This seems slightly contradictory to me. It seems like—whether or not the current paradigm results in TAI, it is certainly going to make it easier to code faster, communicate ideas faster, write faster, and research faster—which would potentially make all sorts of progress, including algorithmic insights, come sooner. A pause to the current paradigm would thus be neutral or net positive if it means ensuring progress isn’t sped up by more powerful models
I think that’s one consideration, but I think there are a bunch of considerations pointing in both directions. For example:
Pause in scaling up LLMs → less algorithmic progress:
The LLM code-assistants or research-assistants will be worse
Maybe you can only make algorithmic progress via doing lots of GPT-4-sized training runs or bigger and seeing what happens
Maybe pause reduces AI profit which would otherwise be reinvested in R&D
Pause in scaling up LLMs → more algorithmic progress:
Maybe doing lots of GPT-4-sized training runs or bigger is a distraction from algorithmic progress
In pause-world, it’s cheaper to get to the cutting edge, so more diverse researchers & companies are there, and they’re competing more narrowly on algorithmic progress (e.g. the best algorithms will get the highest scores on benchmarks or whatever, as opposed to whatever algorithms got scaled the most getting the highest scores)
Other things:
Pro-pause: It’s “practice for later”, “policy wins beget policy wins”, etc., so it will be easier next time (related)
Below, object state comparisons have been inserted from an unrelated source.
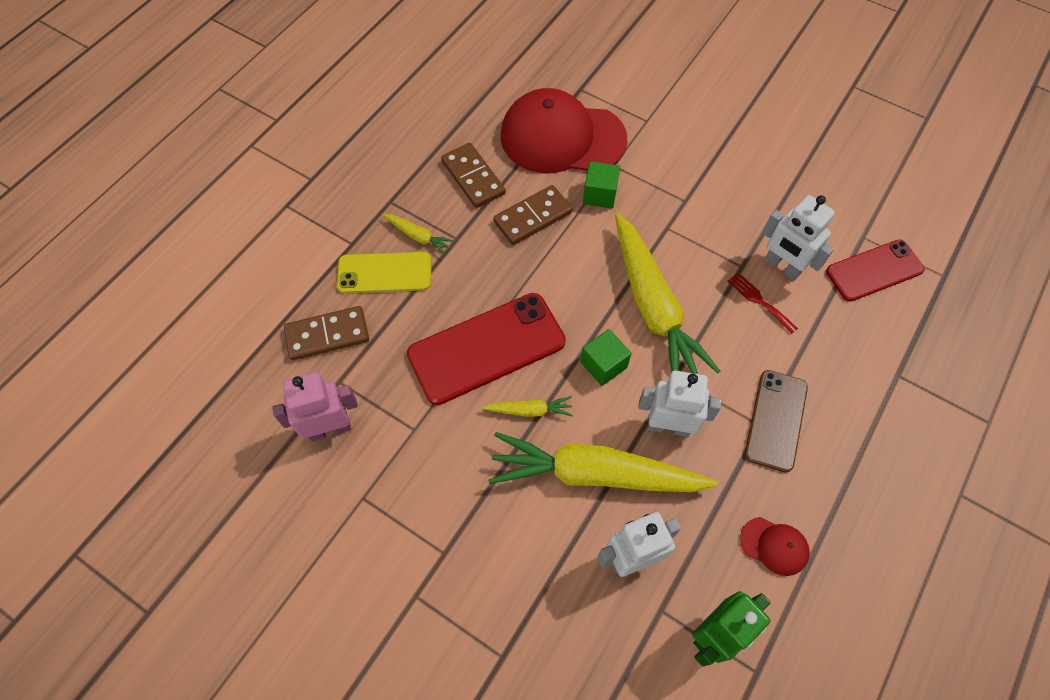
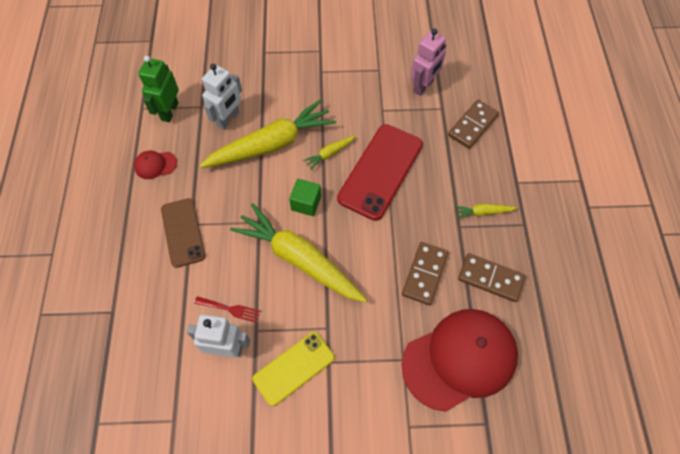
camera: 145 degrees right, 0 degrees up
yellow phone [337,252,431,293] -> yellow phone moved to [253,332,335,406]
green cube [583,161,620,209] -> none
white robot [638,371,721,437] -> none
red phone [826,239,925,302] -> none

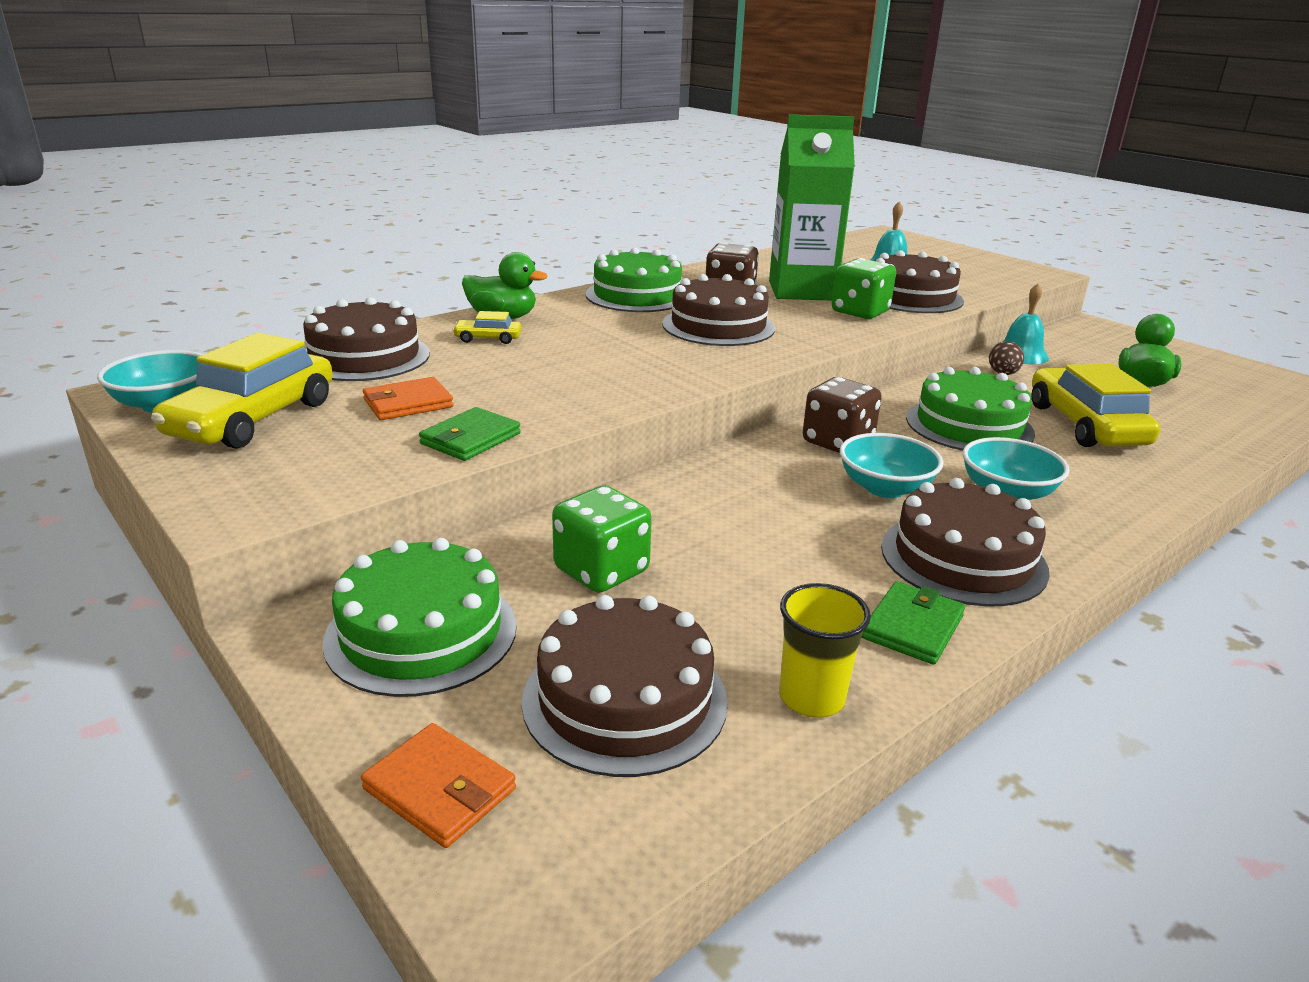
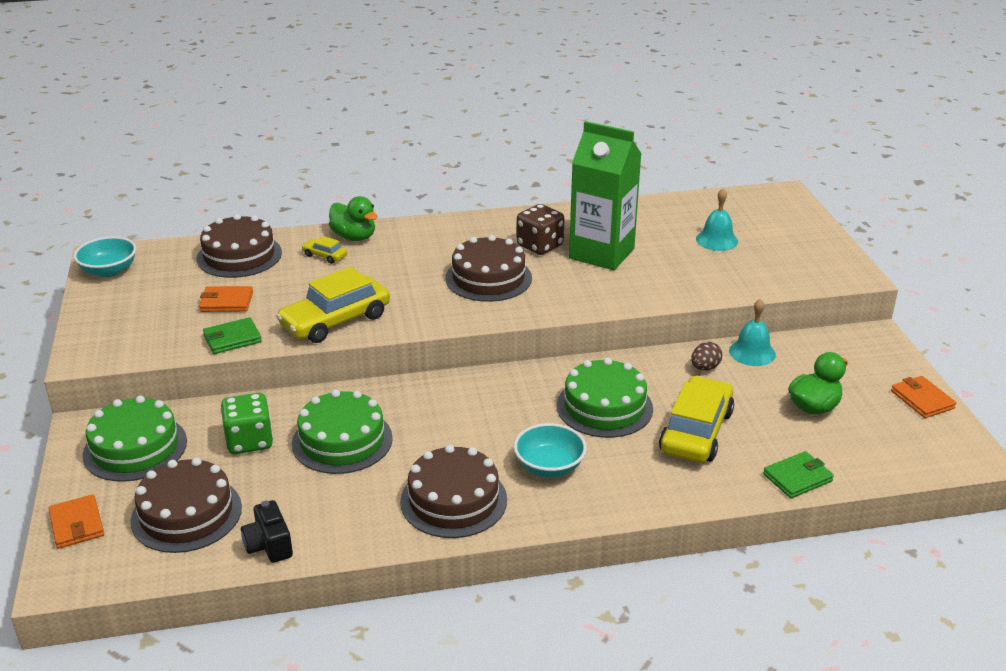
camera: 30 degrees right, 5 degrees up
yellow car [151,333,333,449] -> yellow car moved to [276,267,390,343]
green cake [585,248,682,312] -> green cake moved to [292,390,393,474]
yellow cup [780,583,871,718] -> black camera [241,500,293,563]
brown dice [803,377,882,453] -> none
green dice [832,258,896,319] -> none
turquoise bowl [840,433,943,498] -> none
green wallet [862,581,965,665] -> green wallet moved to [763,451,834,498]
brown cake [875,250,964,313] -> none
none -> orange wallet [891,376,956,418]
Anti-pause: People will learn to associate “AI pause” = “overreaction to a big nothing”, so it will be harder next time (related)
Pro-pause: Needless to say, maybe I’m wrong and LLMs won’t plateau!
There are probably other things too. For me, the balance of considerations is that pause in scaling up LLMs will probably lead to more algorithmic progress. But I don’t have great confidence.
(We might differ in how much of a difference we’re expecting LLM code-assistants and research-assistants to make. I put them in the same category as PyTorch and TensorFlow and IDEs and stackoverflow and other such productivity-enhancers that we’re already living with, as opposed to something wildly more impactful than that.)
For me, the balance of considerations is that pause in scaling up LLMs will probably lead to more algorithmic progress
I’d consider this to be one of the more convincing reasons to be hesitant about a pause (as opposed to the ‘crying wolf’ argument, which seems to me like a dangerous way to think about coordinating on AI safety?).
I don’t have a good model for how much serious effort is currently going into algorithmic progress, so I can’t say anything confidently there—but I would guess there’s plenty and it’s just not talked about?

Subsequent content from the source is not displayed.